Il y a un bon moment que je n’avais pas participé à une rencontre d’un groupe de soutien pour les parents endeuillés. Au printemps et à l’automne derniers, j’ai assisté à quelques rencontres de deux groupes à Québec. J’ai apprécié ces expériences dans une certaine mesure – j’ai apprécié de rencontrer d’autres parents qui partageaient l’expérience du deuil, et j’ai pu parler de Paul à des « inconnu-e-s » à un moment où c’était encore presque impensable pour moi et où, pourtant, j’avais intensément besoin de dire. Dire son nom, son histoire, sa vie.
Je n’ai pas été aussi assidue que d’autres à ces rencontres parce que d’une part, j’ai réalisé que j’arrivais mieux à explorer l’intensité de mes émotions et de ma confusion par écrit, aux moments qui me convenaient le mieux. Et puis, force est de constater que je ne me retrouve pas toujours dans les discours des personnes qui assistent aux rencontres de ces groupes. Je suis un peu gênée de l’admettre mais j’aime la liberté des ressources en ligne. Quand les propos de quelqu’un-e ne me rejoignent pas, je peux simplement fermer la fenêtre. Quand une conversation dégénère ou prend une tournure que je trouve plus dommageable qu’aidante, je vais voir ailleurs. Je ne m’oblige pas à faire l’effort de me connecter à tout le monde, même si on partage l’expérience de faire le deuil d’un enfant.

▶ [Votre consigne] Dans le texte sur les groupes de soutien pour parents endeuillés, dans quelle ville se trouvaient les deux groupes dont les rencontres ont eu lieu au printemps et à l'automne derniers ?

▶ [Données fournies]
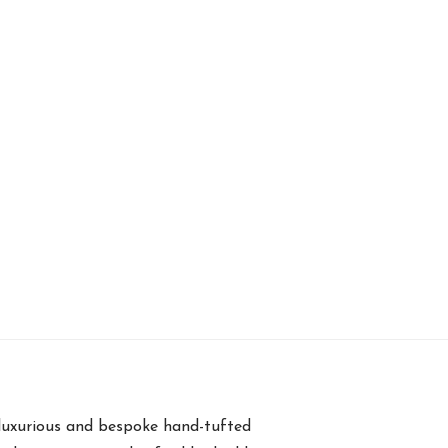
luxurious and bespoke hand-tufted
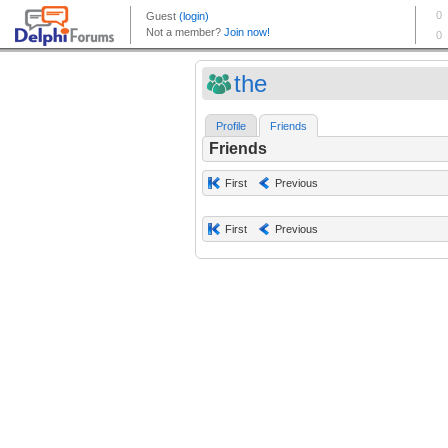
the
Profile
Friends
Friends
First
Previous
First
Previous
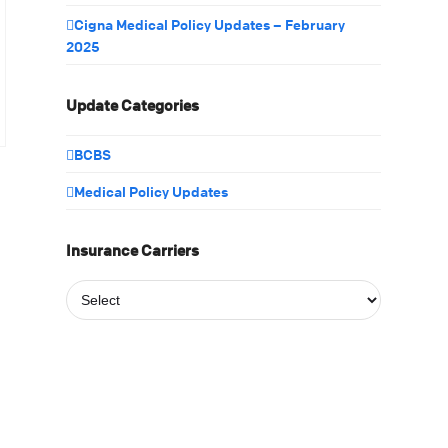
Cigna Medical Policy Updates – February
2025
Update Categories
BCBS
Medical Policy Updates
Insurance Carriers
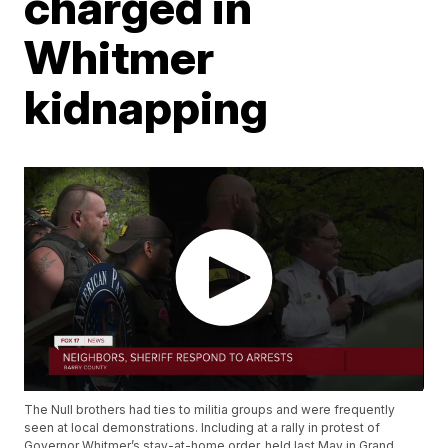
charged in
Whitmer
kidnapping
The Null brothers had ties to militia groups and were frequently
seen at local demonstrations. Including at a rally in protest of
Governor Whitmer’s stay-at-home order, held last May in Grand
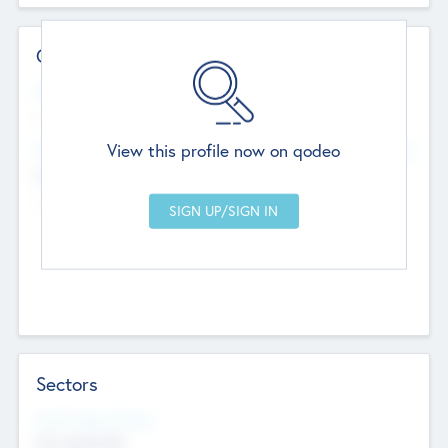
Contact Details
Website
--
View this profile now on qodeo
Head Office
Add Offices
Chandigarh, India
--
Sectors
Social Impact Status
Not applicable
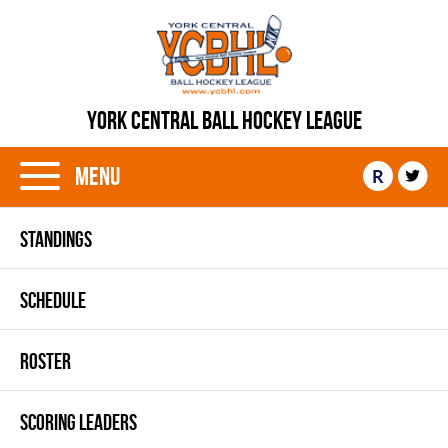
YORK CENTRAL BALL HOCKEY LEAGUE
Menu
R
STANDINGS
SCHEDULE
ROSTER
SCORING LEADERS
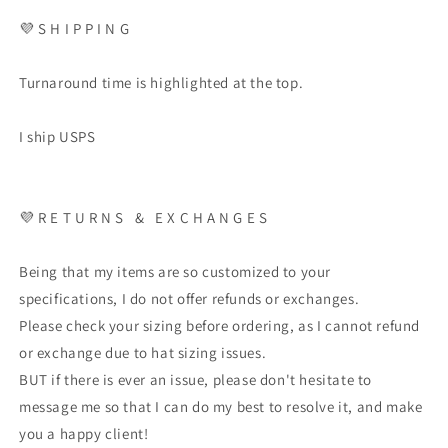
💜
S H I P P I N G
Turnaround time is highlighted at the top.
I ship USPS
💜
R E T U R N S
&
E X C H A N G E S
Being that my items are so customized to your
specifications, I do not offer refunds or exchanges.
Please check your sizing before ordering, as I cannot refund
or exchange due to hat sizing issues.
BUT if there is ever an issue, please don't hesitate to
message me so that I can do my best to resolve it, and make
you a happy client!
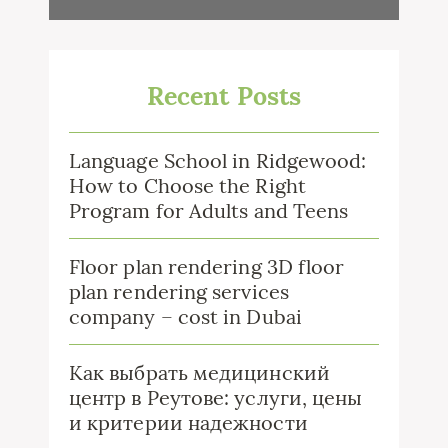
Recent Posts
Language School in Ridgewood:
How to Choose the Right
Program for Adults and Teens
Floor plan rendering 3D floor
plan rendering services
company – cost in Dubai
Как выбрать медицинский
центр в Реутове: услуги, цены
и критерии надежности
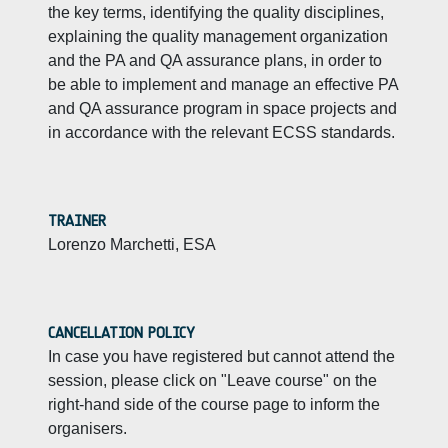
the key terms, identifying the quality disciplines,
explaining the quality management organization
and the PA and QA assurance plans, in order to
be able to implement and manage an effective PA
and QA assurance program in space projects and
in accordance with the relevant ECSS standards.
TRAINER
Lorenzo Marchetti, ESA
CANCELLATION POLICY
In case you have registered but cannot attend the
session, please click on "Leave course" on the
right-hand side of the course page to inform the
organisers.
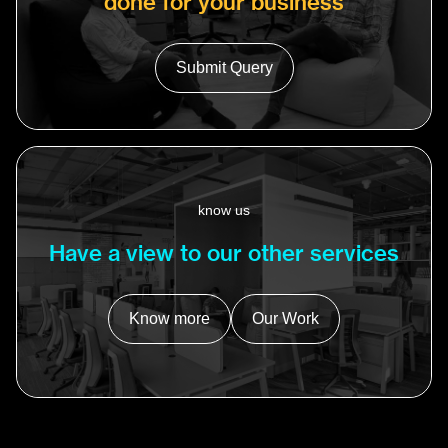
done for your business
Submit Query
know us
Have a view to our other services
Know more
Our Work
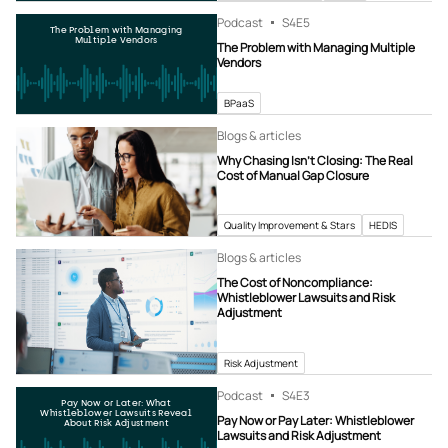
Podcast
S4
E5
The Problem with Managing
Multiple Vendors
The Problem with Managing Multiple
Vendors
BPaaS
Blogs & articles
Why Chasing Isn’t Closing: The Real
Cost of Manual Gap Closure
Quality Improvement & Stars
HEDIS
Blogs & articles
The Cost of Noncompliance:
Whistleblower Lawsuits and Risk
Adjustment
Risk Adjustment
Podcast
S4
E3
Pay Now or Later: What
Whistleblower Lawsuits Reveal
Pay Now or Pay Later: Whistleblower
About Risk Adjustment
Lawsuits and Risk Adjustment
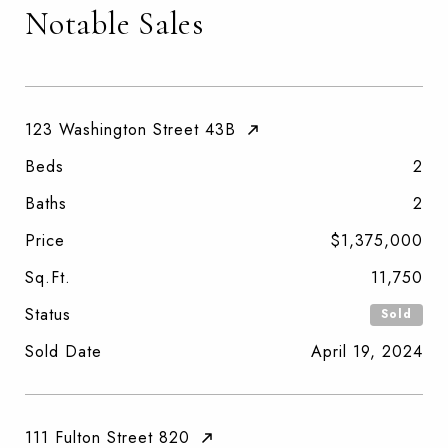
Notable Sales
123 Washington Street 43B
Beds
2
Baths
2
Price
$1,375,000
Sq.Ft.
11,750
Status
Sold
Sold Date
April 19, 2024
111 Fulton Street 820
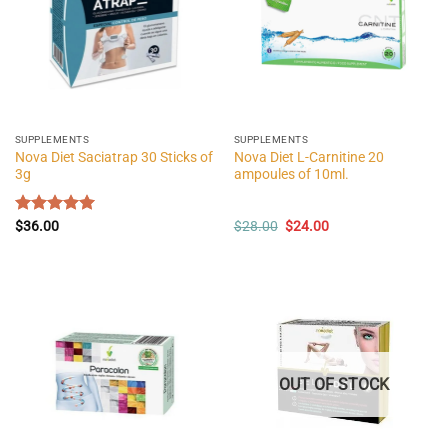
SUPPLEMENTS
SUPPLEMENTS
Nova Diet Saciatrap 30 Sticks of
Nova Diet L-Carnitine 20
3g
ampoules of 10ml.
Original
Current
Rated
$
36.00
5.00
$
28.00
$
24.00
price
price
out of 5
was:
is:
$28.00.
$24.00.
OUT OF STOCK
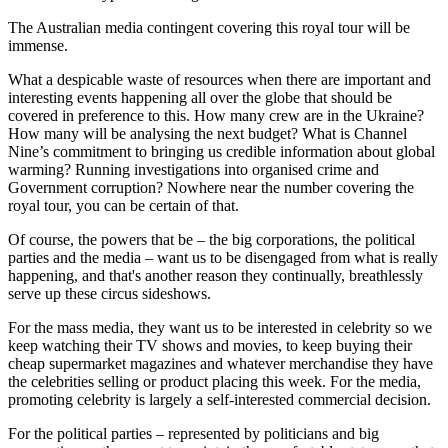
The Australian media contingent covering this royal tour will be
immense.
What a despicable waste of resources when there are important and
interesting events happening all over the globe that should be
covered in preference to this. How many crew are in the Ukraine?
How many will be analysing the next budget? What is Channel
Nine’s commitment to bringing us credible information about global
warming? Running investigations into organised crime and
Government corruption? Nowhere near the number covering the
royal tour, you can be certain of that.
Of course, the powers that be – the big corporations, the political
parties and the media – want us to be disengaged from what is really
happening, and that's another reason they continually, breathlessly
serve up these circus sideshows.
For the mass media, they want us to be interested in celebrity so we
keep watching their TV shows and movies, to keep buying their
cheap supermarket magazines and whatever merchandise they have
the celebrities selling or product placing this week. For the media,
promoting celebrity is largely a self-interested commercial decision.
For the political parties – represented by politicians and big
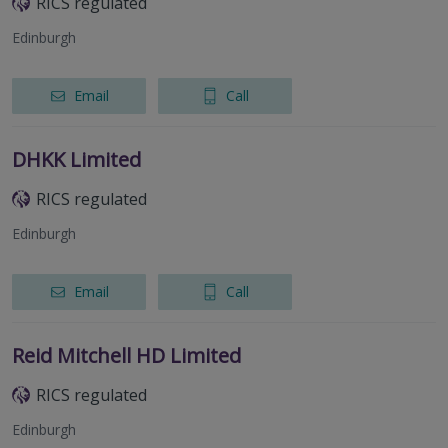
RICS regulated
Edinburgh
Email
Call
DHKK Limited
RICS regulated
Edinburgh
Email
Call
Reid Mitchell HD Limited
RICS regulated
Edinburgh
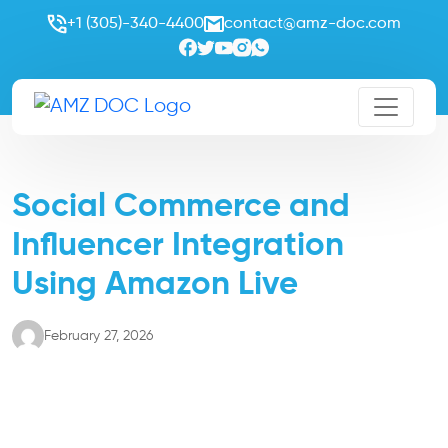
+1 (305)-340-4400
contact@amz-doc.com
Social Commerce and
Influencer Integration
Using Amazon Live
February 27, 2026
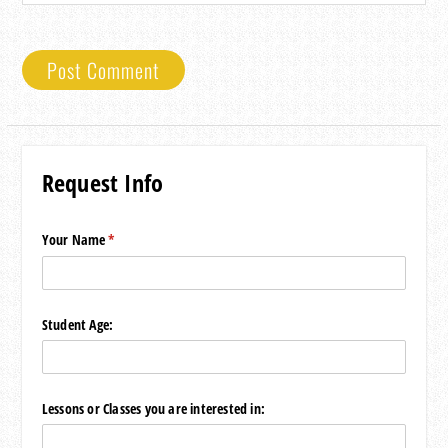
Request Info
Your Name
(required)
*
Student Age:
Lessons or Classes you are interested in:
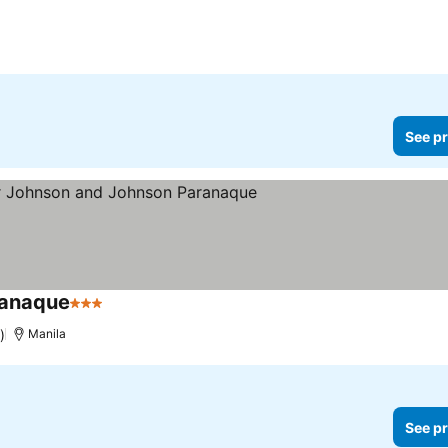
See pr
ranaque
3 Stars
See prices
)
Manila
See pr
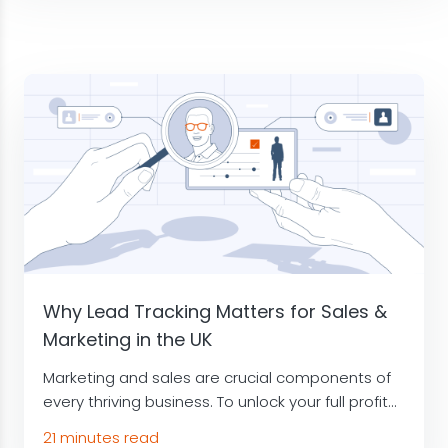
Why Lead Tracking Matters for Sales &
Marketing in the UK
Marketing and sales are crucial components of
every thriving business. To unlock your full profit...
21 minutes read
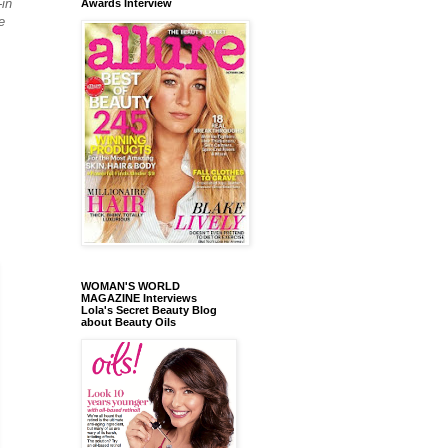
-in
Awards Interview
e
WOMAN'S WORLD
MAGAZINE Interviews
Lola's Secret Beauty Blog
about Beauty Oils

▶ [Corrigé de l'exercice] À Québec.